Cummins, a diesel engine maker, posted a better-than-expected increase in quarterly profit as strength at its power generation and distribution businesses offset an expected decline in truck engine sales in North America.
The company also raised its full-year outlook, sending its shares up nearly 25% to as much as $107.23. Cummins is now trading .
The Columbus, Indiana-based company reported a first-quarter profit of $143 million, or $1.42 a share, compared with $135 million, or $1.35 a share, a year earlier. Sales rose 5% to $2.82 billion.
In a note headlined, "You're Not Going to Believe This, But ..." Peter Nesvold, an analyst at Bear Stearns, called the earnings report a "blowout." On average, he and his colleagues who watch Cummins expected it to report earnings of 86 cents a share on revenue of about $2.62 billion, according to Thomson Financial.
"Strength was across the board," Nesvold wrote, "with very minor exceptions."

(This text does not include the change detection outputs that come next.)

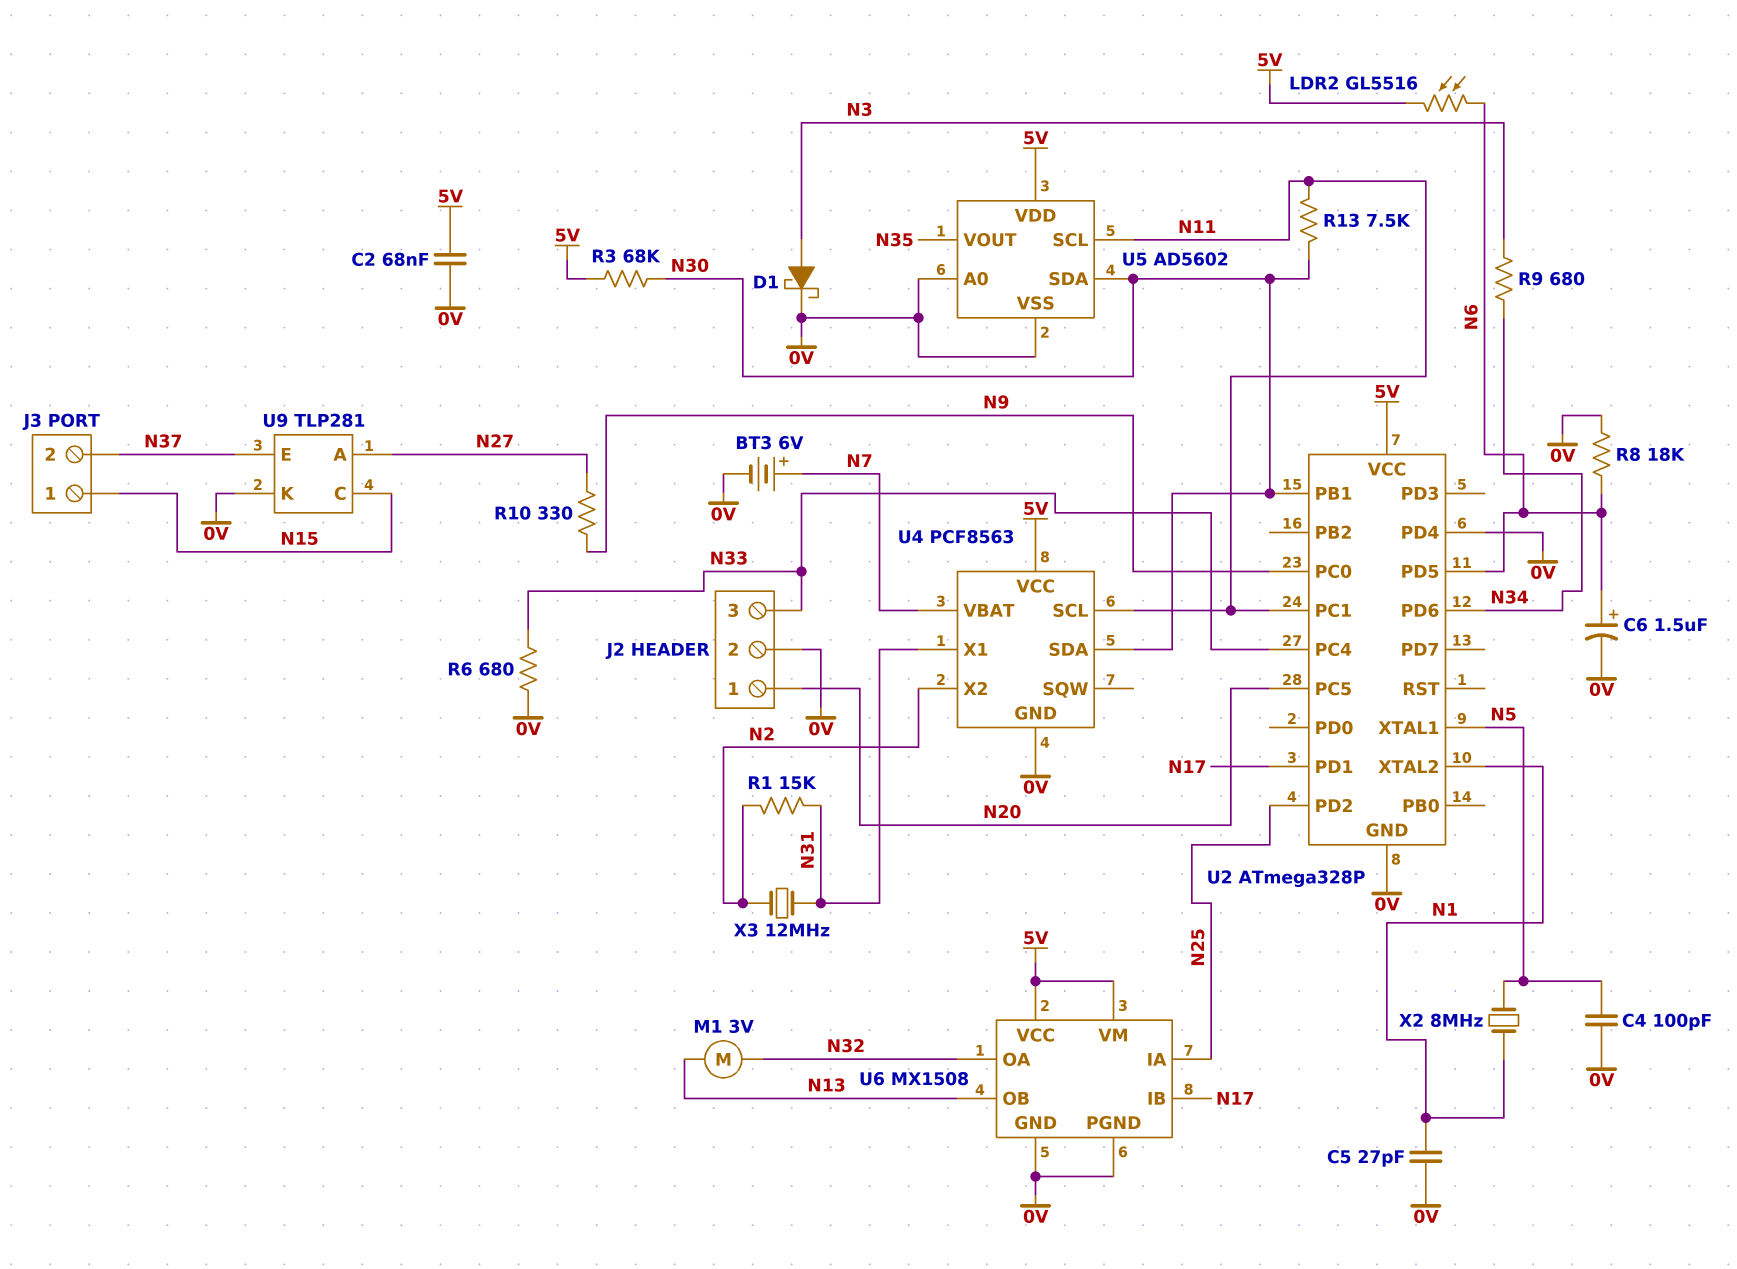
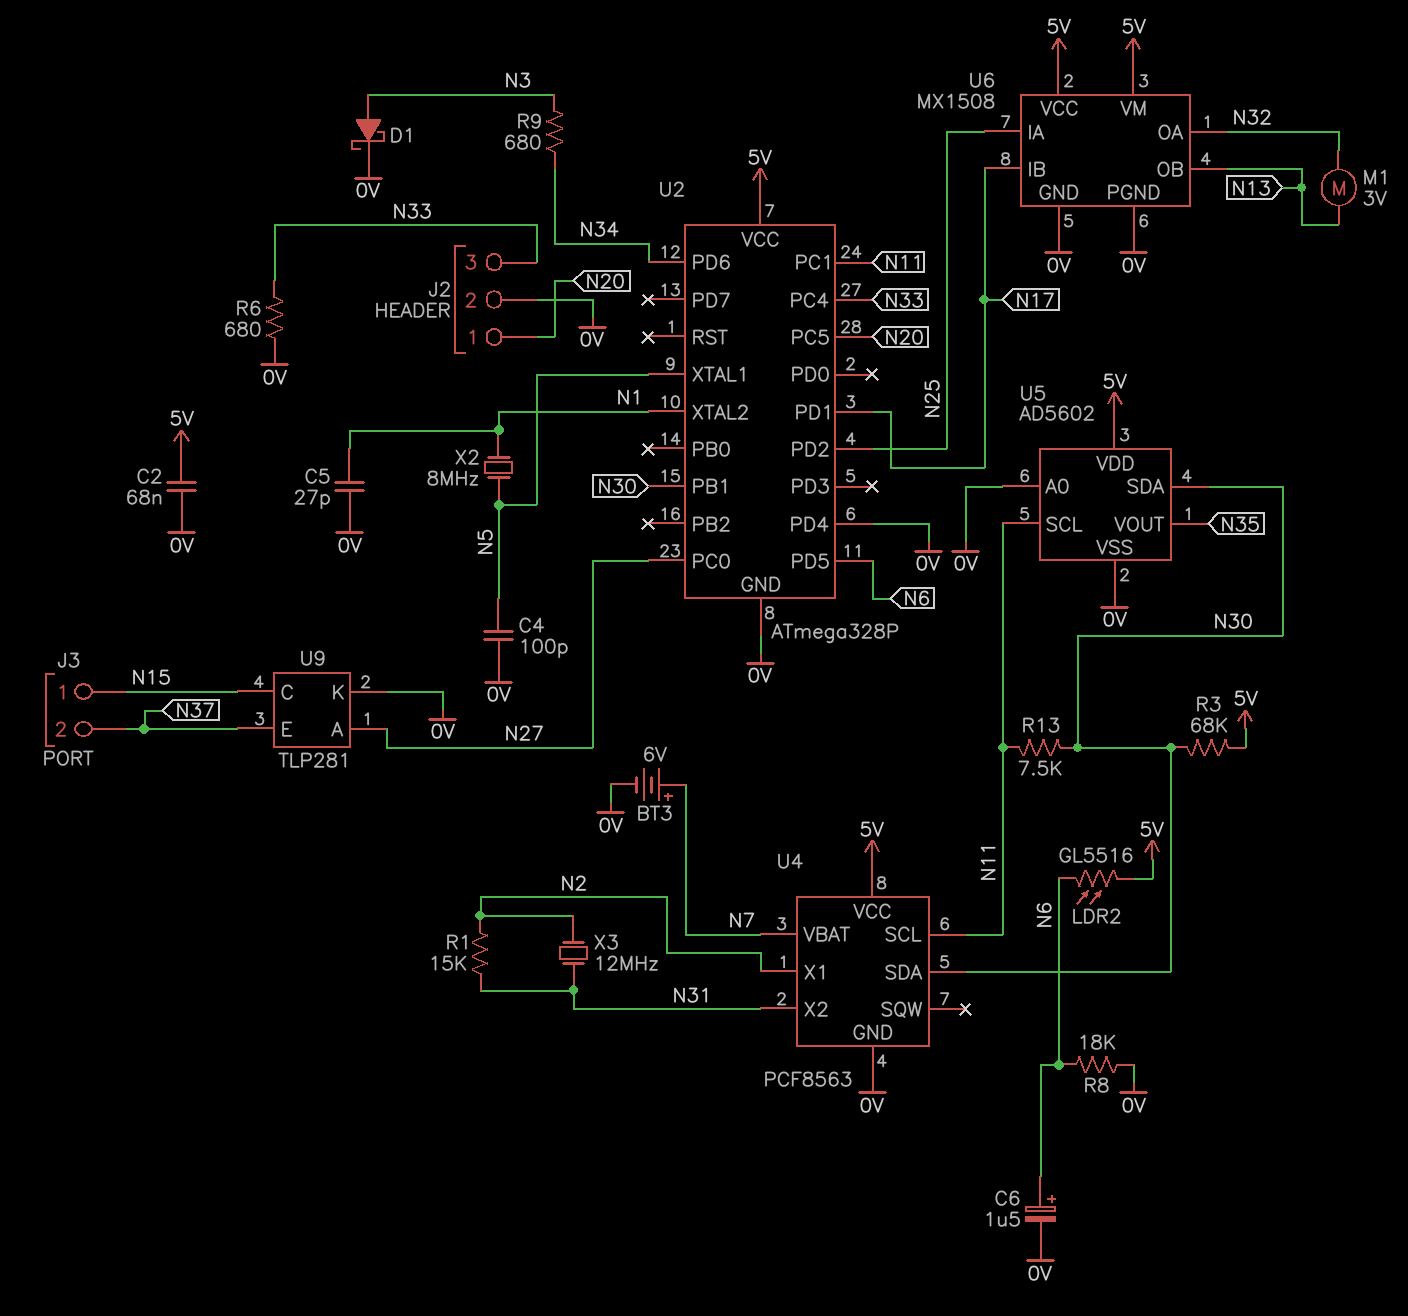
R10: 330 (N9, N27) -> none
U2 pin PC0: N9 -> N27
U4 pin X1: N31 -> N2
U4 pin X2: N2 -> N31

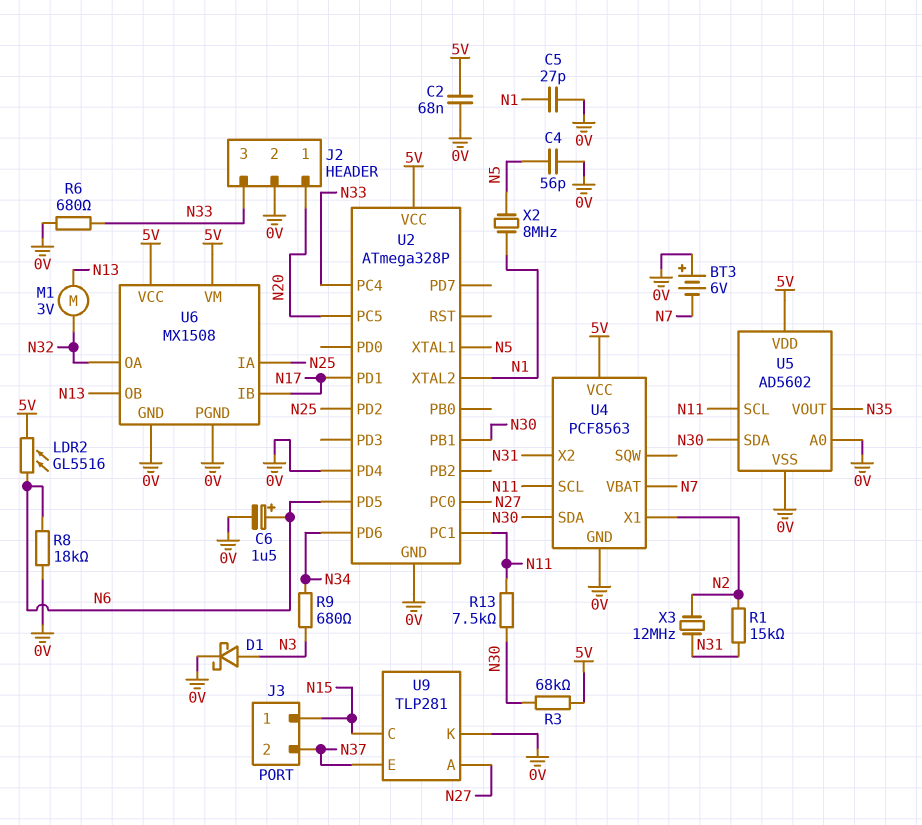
BT3: 6V (plus N7, minus 0V) -> 6V (plus 0V, minus N7)
C4: 100pF (0V, N5) -> 56pF (0V, N5)

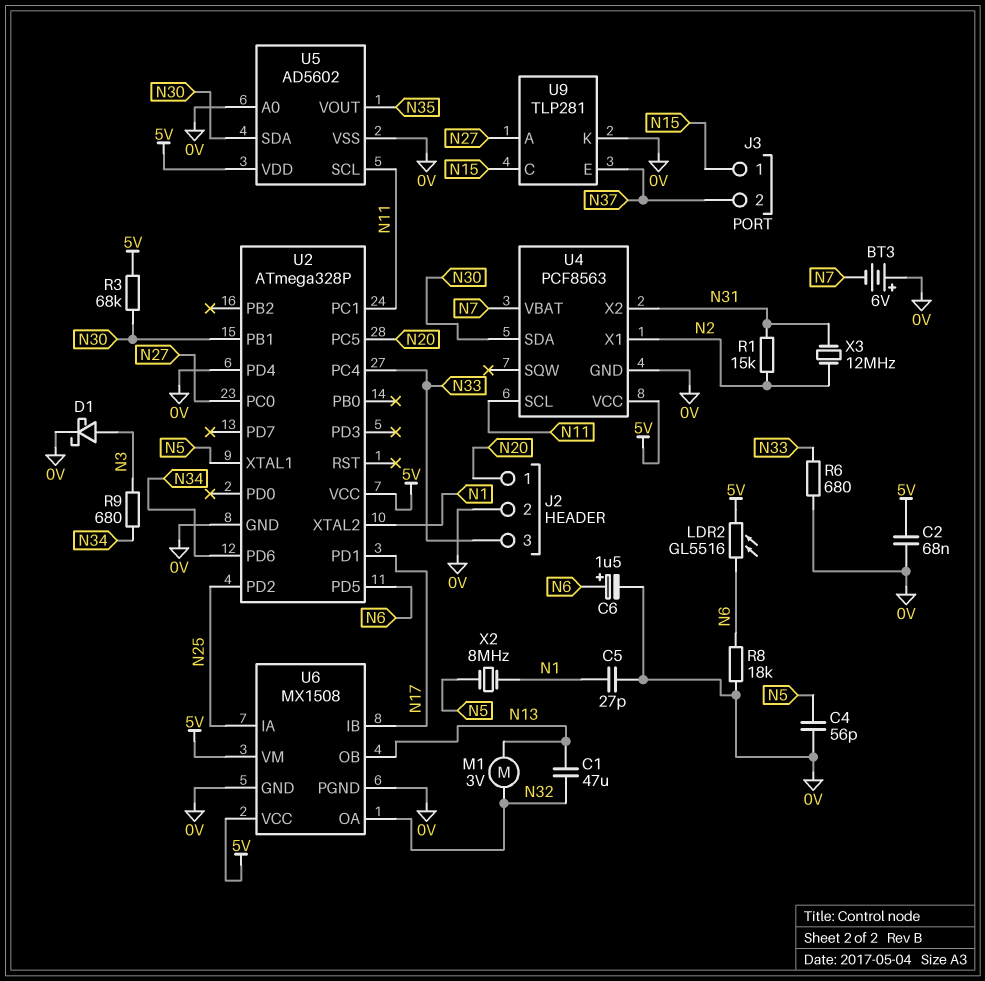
C1: none -> 47uF (N13, N32)
R13: 7.5k (N11, N30) -> none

As expected, sales of heavy- and medium-duty truck diesel engines tumbled during the quarter as a result of a change in U.S. emissions standards that took effect Jan. 1. In the run-up to the implementation of those rules, fleet owners in North America, worried about the cost and reliability of the engines designed to comply, rushed to buy trucks and engines with the proven old technology. As a result, many vehicle purchases were essentially pulled forward in 2006.
But Cummins said it was able to shrug off those steep declines in a key business thanks to strong sales of industrial power generation and distribution equipment.
In addition, like other U.S. truck and engine makers affected by the new rules that reported in recent days, including Caterpillar and Paccar , Cummins also said its results had been lifted by what it characterized as "significant strength" in international on-highway engine markets during the quarter.
Looking forward, Cummins said it expected to earn in the range of $6 to $6.50 a share, up from a previous forecast range of $5.50 to $5.75 a share.